During the centuries when the transatlantic slave trade prevailed, it was rare for a slave to break out of servitude. But it did happen, and often it was through a legal transaction. Manumission the act of releasing an individual from slavery is a topic that has been little explored until now, says Randy Sparks, professor of history.
Sparks is co-editor of Paths to Freedom: Manumission in the Atlantic World, published by the University of South Carolina Press this year. He and co-editor, Rosemary Brana-Shute, have gathered a collection of essays by scholars looking at manumission across slave systems from medieval Spain to the late-19th-century Americas.
"One thing that comes out of these studies is an understanding that manumission is a process," says Sparks. "It's not the single act itself. There's usually a story of some kind that precedes, and there's a story that follows."
Those stories typically navigated a complex web of relationships running from the white community through the slave community to the free black community.

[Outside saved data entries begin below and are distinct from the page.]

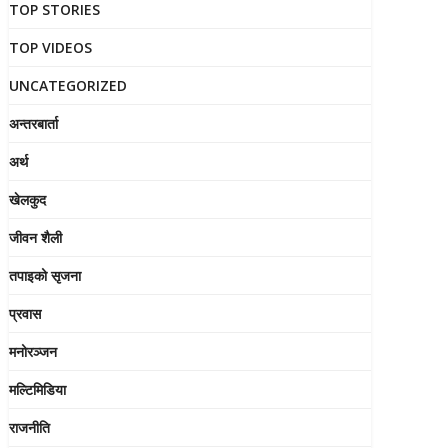
TOP STORIES
TOP VIDEOS
UNCATEGORIZED
अन्तरबार्ता
अर्थ
खेलकुद
जीवन शैली
तपाइको सृजना
प्रवास
मनोरञ्जन
मल्टिमिडिया
राजनीति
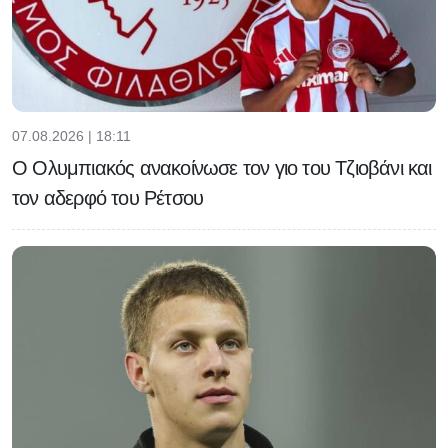
07.08.2026 | 18:11
Ο Ολυμπιακός ανακοίνωσε τον γιο του Τζιοβάνι και
τον αδερφό του Ρέτσου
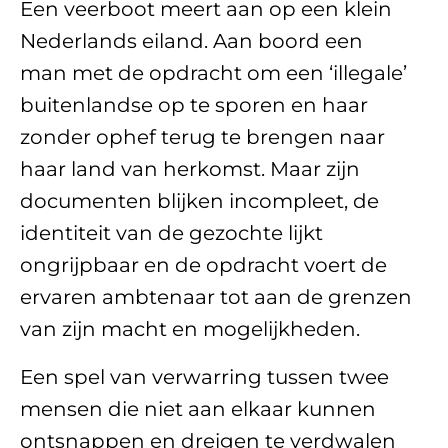
Een veerboot meert aan op een klein
Nederlands eiland. Aan boord een
man met de opdracht om een ‘illegale’
buitenlandse op te sporen en haar
zonder ophef terug te brengen naar
haar land van herkomst. Maar zijn
documenten blijken incompleet, de
identiteit van de gezochte lijkt
ongrijpbaar en de opdracht voert de
ervaren ambtenaar tot aan de grenzen
van zijn macht en mogelijkheden.
Een spel van verwarring tussen twee
mensen die niet aan elkaar kunnen
ontsnappen en dreigen te verdwalen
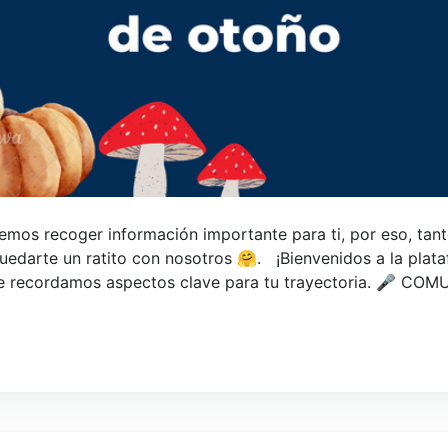
remos recoger información importante para ti, por eso, ta
uedarte un ratito con nosotros 🤗. ¡Bienvenidos a la plat
 te recordamos aspectos clave para tu trayectoria. 🎤 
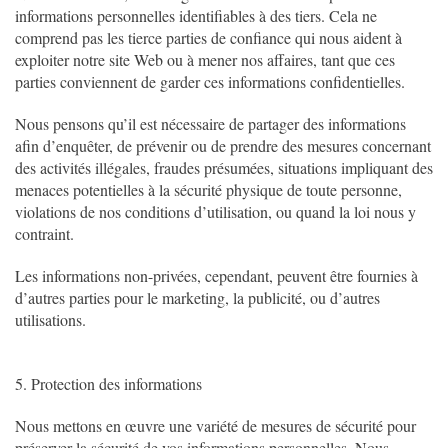
informations personnelles identifiables à des tiers. Cela ne
comprend pas les tierce parties de confiance qui nous aident à
exploiter notre site Web ou à mener nos affaires, tant que ces
parties conviennent de garder ces informations confidentielles.
Nous pensons qu’il est nécessaire de partager des informations
afin d’enquêter, de prévenir ou de prendre des mesures concernant
des activités illégales, fraudes présumées, situations impliquant des
menaces potentielles à la sécurité physique de toute personne,
violations de nos conditions d’utilisation, ou quand la loi nous y
contraint.
Les informations non-privées, cependant, peuvent être fournies à
d’autres parties pour le marketing, la publicité, ou d’autres
utilisations.
5. Protection des informations
Nous mettons en œuvre une variété de mesures de sécurité pour
préserver la sécurité de vos informations personnelles. Nous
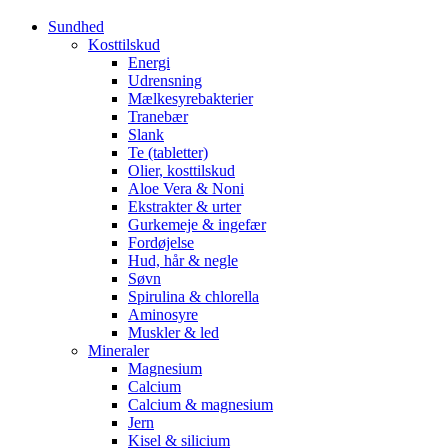
Sundhed
Kosttilskud
Energi
Udrensning
Mælkesyrebakterier
Tranebær
Slank
Te (tabletter)
Olier, kosttilskud
Aloe Vera & Noni
Ekstrakter & urter
Gurkemeje & ingefær
Fordøjelse
Hud, hår & negle
Søvn
Spirulina & chlorella
Aminosyre
Muskler & led
Mineraler
Magnesium
Calcium
Calcium & magnesium
Jern
Kisel & silicium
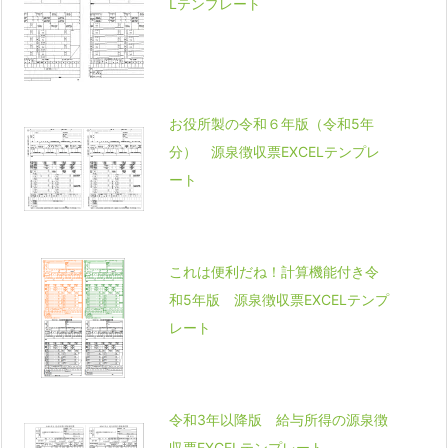
Lテンプレート
お役所製の令和６年版（令和5年
分） 源泉徴収票EXCELテンプレ
ート
これは便利だね！計算機能付き令
和5年版 源泉徴収票EXCELテンプ
レート
令和3年以降版 給与所得の源泉徴
収票EXCELテンプレート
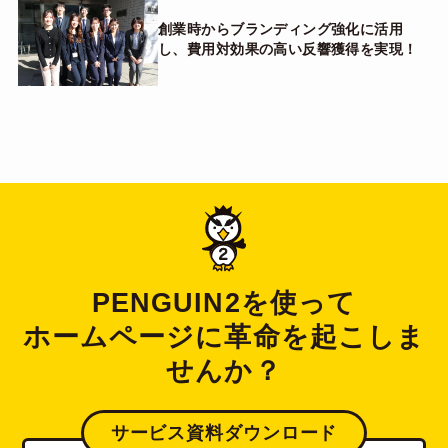
創業時からブランディング強化に活用
し、費用対効果の高い反響獲得を実現！
PENGUIN2を使って
ホームページに革命を起こしま
せんか？
サービス資料ダウンロード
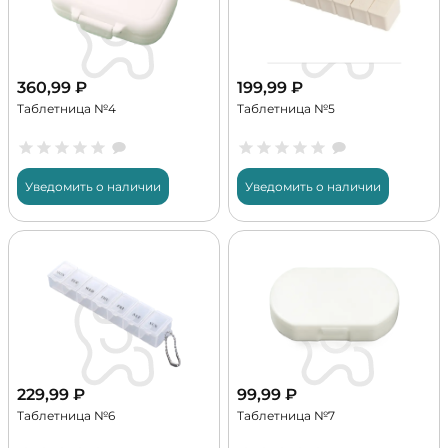
360,99
₽
199,99
₽
Таблетница №4
Таблетница №5
Уведомить о наличии
Уведомить о наличии
229,99
₽
99,99
₽
Таблетница №6
Таблетница №7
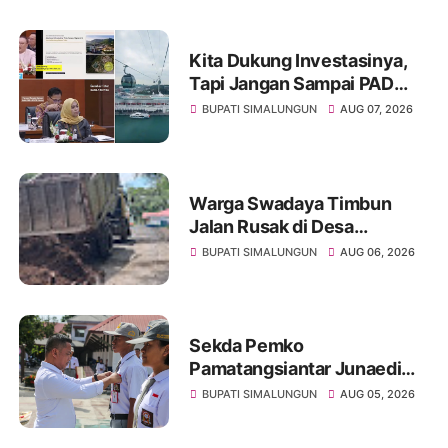
Kita Dukung Investasinya,
Tapi Jangan Sampai PAD
Simalungun yang Jadi
BUPATI SIMALUNGUN
AUG 07, 2026
Korban
Warga Swadaya Timbun
Jalan Rusak di Desa
Sibangun Mariah, Harapkan
BUPATI SIMALUNGUN
AUG 06, 2026
Penanganan Permanen dari
Pemerintah
Sekda Pemko
Pamatangsiantar Junaedi
Pembina Upacara
BUPATI SIMALUNGUN
AUG 05, 2026
Pembukaan Pemusatan
Latihan Calon Paskibraka di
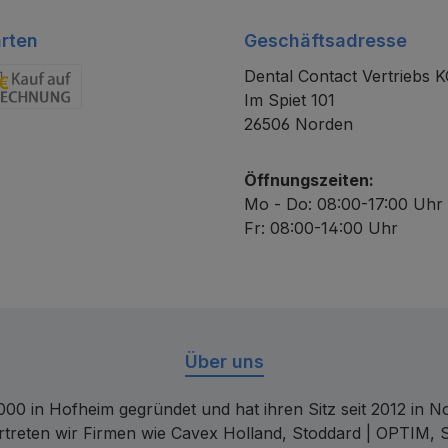
rten
Geschäftsadresse
Dental Contact Vertriebs 
Im Spiet 101
chnung
26506 Norden
Öffnungszeiten:
Mo - Do: 08:00-17:00 Uhr
Fr: 08:00-14:00 Uhr
Über uns
00 in Hofheim gegründet und hat ihren Sitz seit 2012 in Nor
rtreten wir Firmen wie Cavex Holland, Stoddard | OPTIM,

Manumitted slaves were "constantly trying to reach back into slavery and pull out their own relatives or loved ones," says Sparks, who also is chair of the history department.
A manumitted slave could be a house servant granted her freedom as a reward for faithful service or a male slave freed to serve in a militia organized by whites.
Male slaves who were bricklayers and carpenters sometimes were allowed to self-purchase their freedom when their masters hired out their labor.
"They are, in fact, paying the owners, often at full-market value or even above it, for their own freedom," says Sparks.
Rates of manumission were highest in urban areas and lowest on rural plantations. "Wherever you look, though, the rates are very low, probably one slave out of every 500 to 1,000 per year," says Sparks.